EXTRACT PROVIDED:
"""

Thank you so much for your reply Wilson. It's good to hear a response to my specific situation. I'm out now. Survived the night (no sex.) We said goodbye this morning. I'm at work and he will be leaving this afternoon. I will be packing all week and am glad he will be gone. I will be in my new place before he gets back. Even though it is the very beginning of my commitment to NC (4 hours lol) I can already see that it is the right thing to do. It will be difficult, but the hurting must stop.

 

All morning I've been finding places online to change my address for credit cards, license, everything. I am looking forward to starting my new life (at the moment), and bracing myself for the emotional roller coaster that will be the next several months. You'll probably be seeing me a lot around here. ;)

Posted

I really commend you for being so strong and mature about this whole thing.

 

One thing I've learned is that there is no 'fair' in love. It just is what it is. I don't think your boyfriend went into the relationship, and stayed together with you, for 8 years, knowing it would end this way. I'm sure it has to be difficult for him too.

"""

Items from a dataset

"""

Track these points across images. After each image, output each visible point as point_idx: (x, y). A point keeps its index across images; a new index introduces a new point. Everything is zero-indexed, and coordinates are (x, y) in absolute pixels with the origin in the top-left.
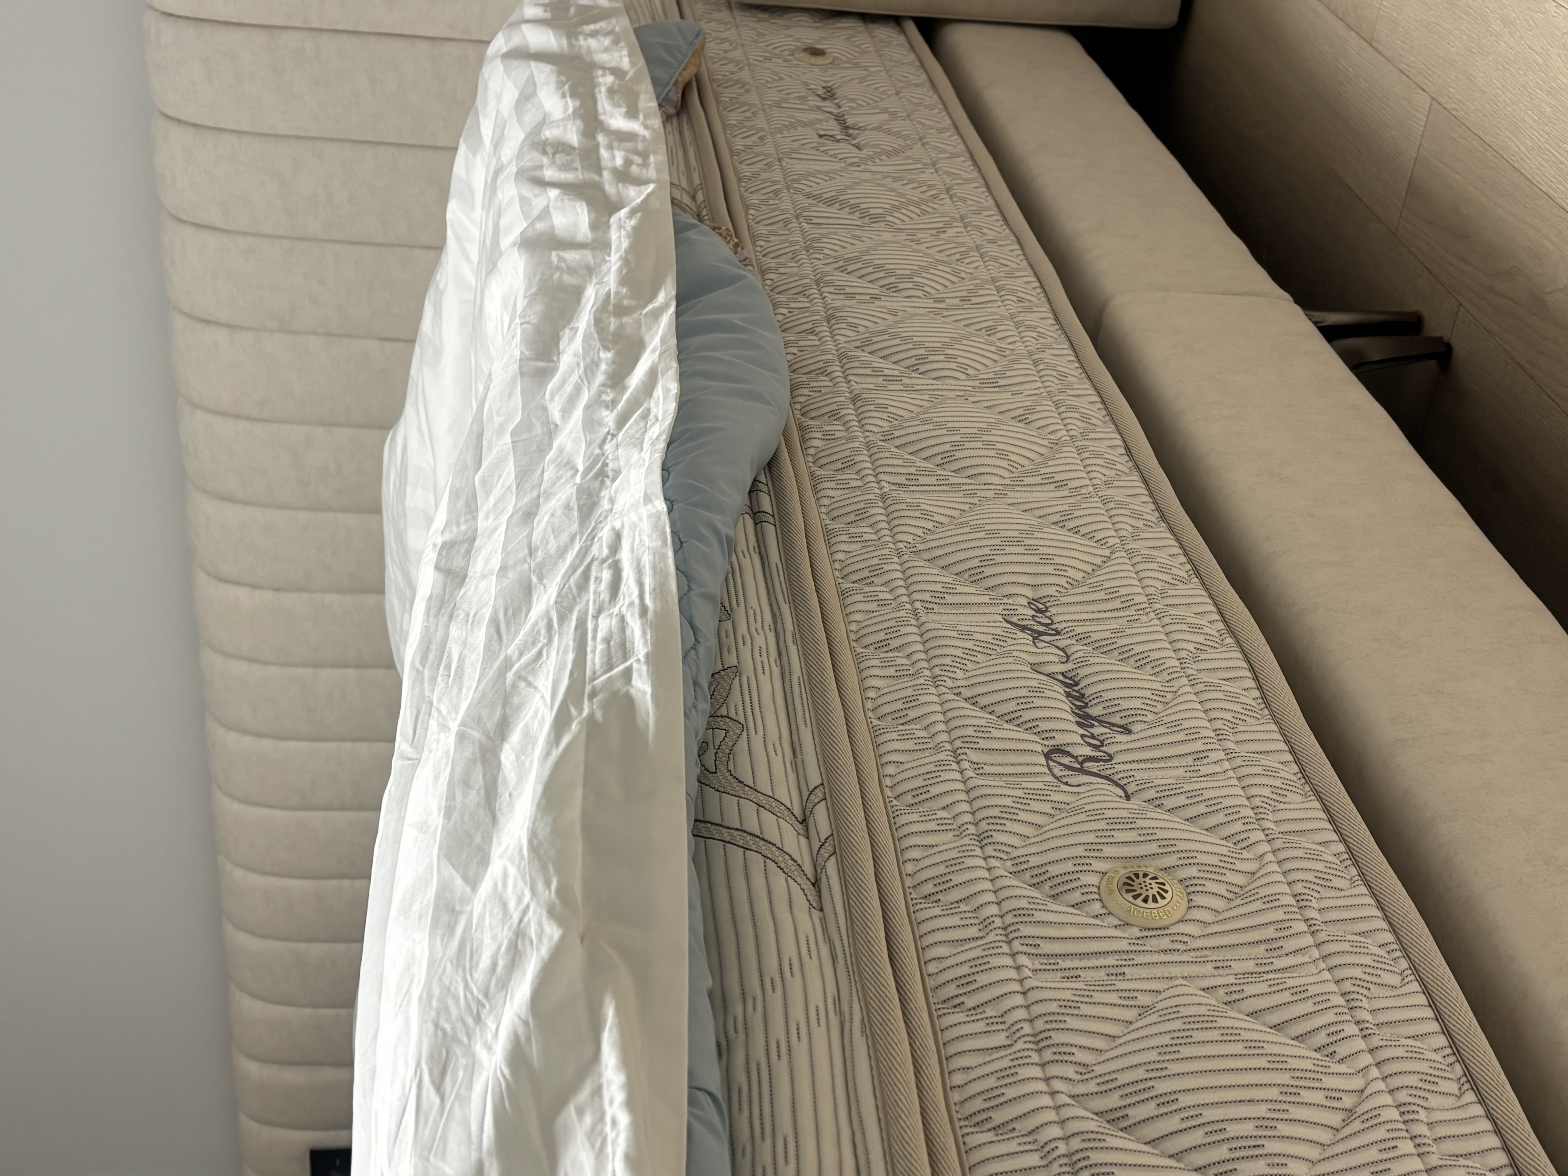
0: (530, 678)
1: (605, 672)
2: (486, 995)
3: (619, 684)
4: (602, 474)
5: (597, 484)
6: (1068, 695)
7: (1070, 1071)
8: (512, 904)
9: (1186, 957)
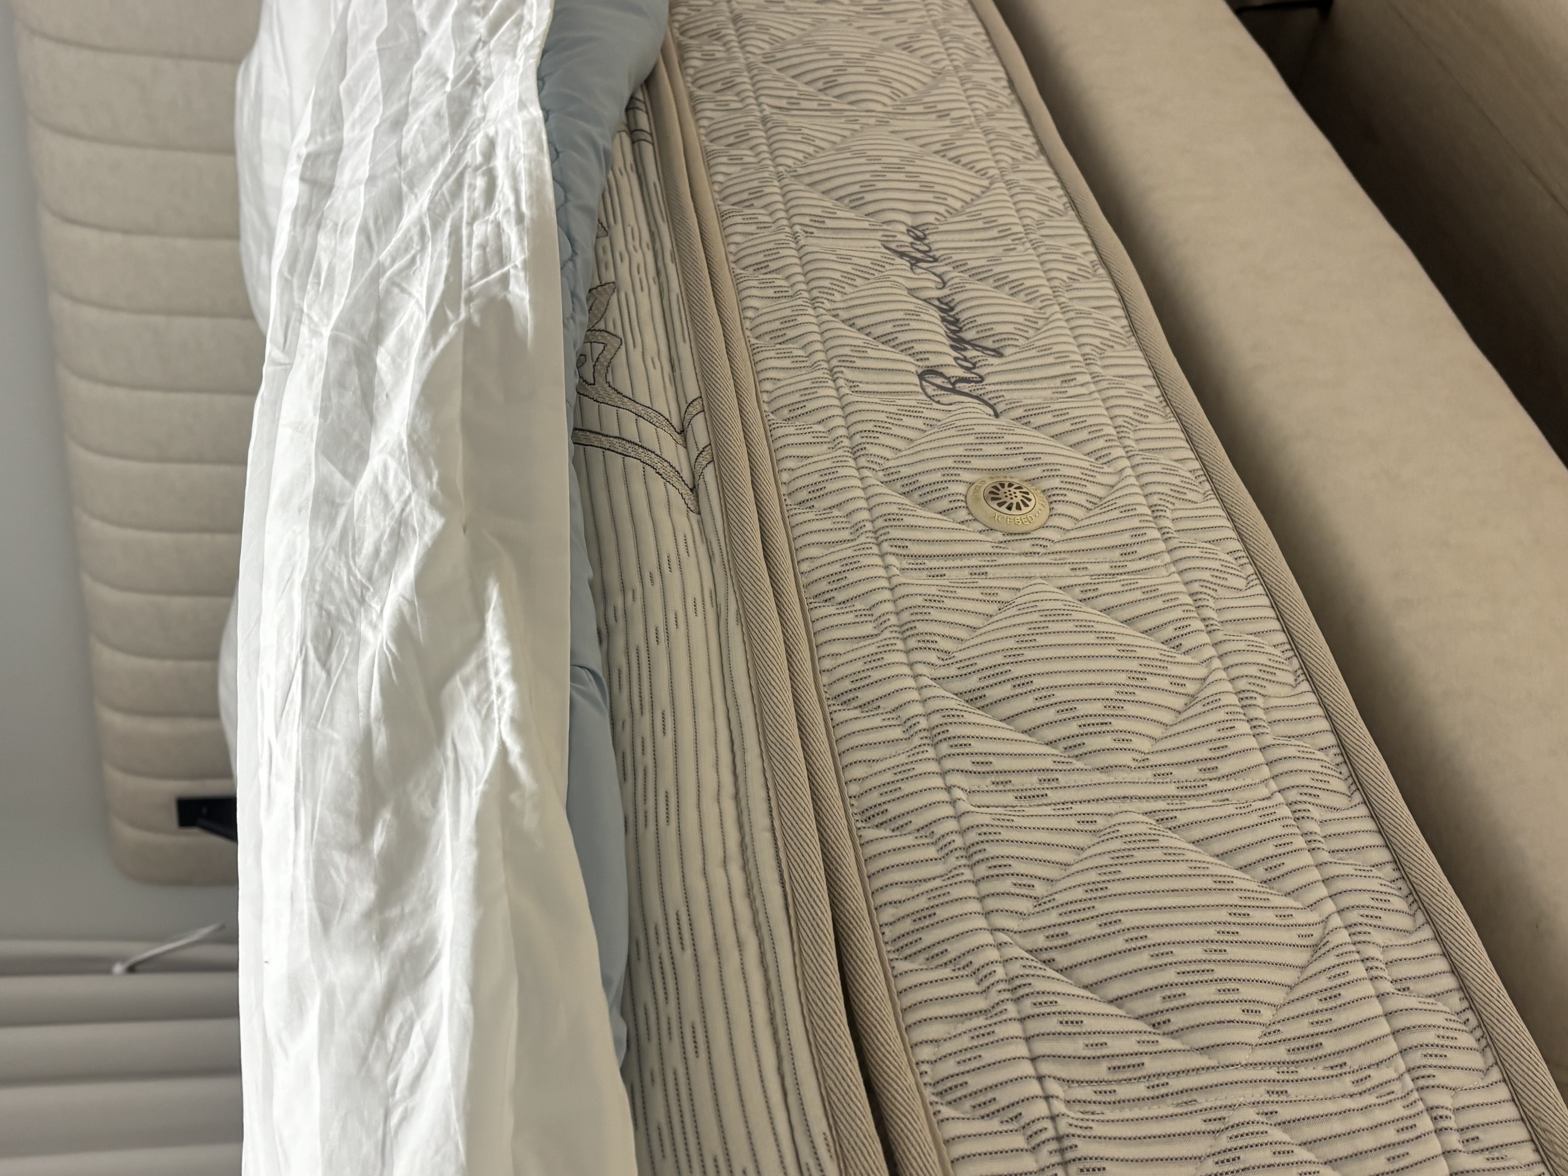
0: (404, 285)
1: (482, 278)
2: (370, 579)
3: (496, 290)
4: (473, 82)
5: (468, 93)
6: (943, 320)
7: (933, 657)
8: (393, 496)
9: (1045, 559)
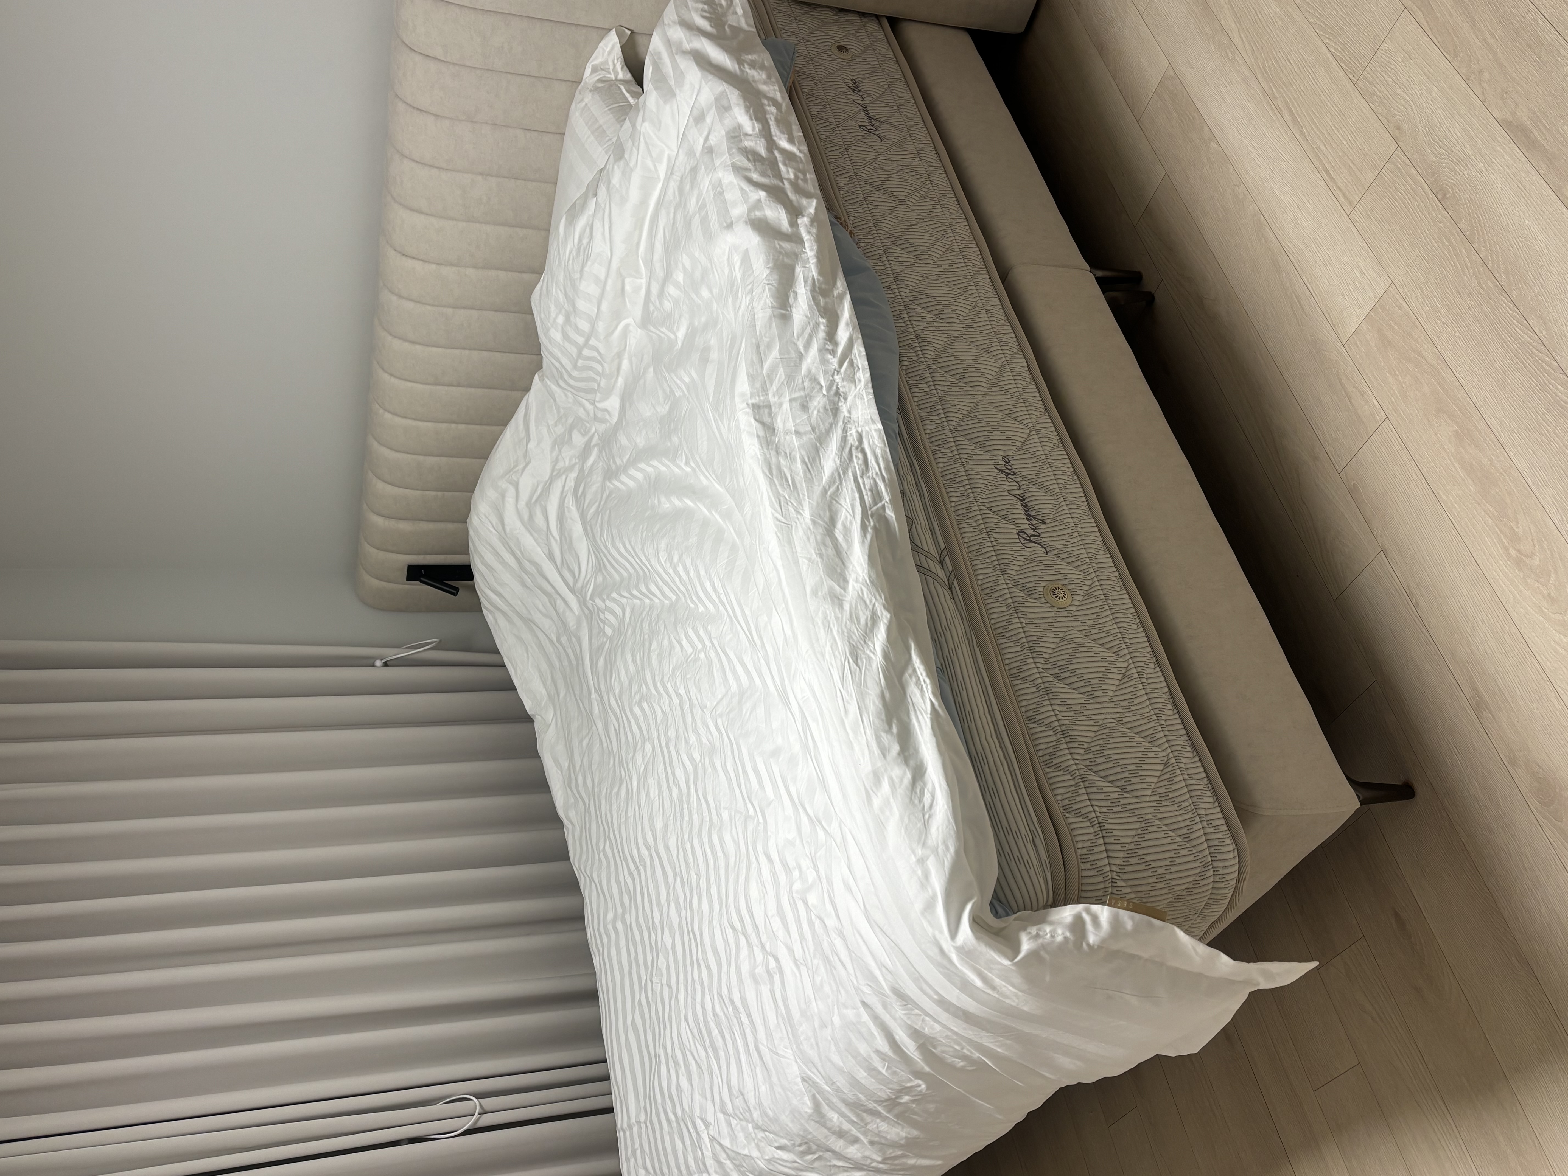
0: (837, 499)
1: (874, 506)
2: (866, 634)
3: (881, 511)
6: (1022, 505)
8: (868, 602)
9: (1073, 620)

"""

PROBLEM SET:
1 - Check each statement against the forum thread about a breakup, answering yes or no and quoting the words that decide it: (a) The relationship lasted eight years. (b) The move into the new place will happen after the partner returns. (c) The morning was spent finding places online to change an address.
2 - Carry on the forum thread about a breakup from its final sentence.

OUTPUTS IN ORDER:
1 -
(a) Yes: "stayed together with you, for 8 years"
(b) No: "I will be in my new place before he gets back."
(c) Yes: "All morning I've been finding places online to change my address for credit cards, license, everything."

2 -
My ex left me after ten years, and I really took it hard. I just barely held it together, but finally after more than 3 years, I can look back and think - wow - what a great time we had together. I'm saddened that I lost her, but I know it was for the best. I can't even believe I am saying this, as I held onto this hope that somehow I'd get her back.

 

Sometimes love blossomed into something more, and sometimes it withers away. Why? I don't know... But you know you had something great - but what if there is something better? You definitely deserve someone who is going to be there 100% for you, without a doubt.

 

It'll be rough, but know that it will get better. I've survived, and so will you. It takes a long time, but it's not wasted time. Just be good to yourself, and be selfish for once. Now is the time for you to figure out what it is you want.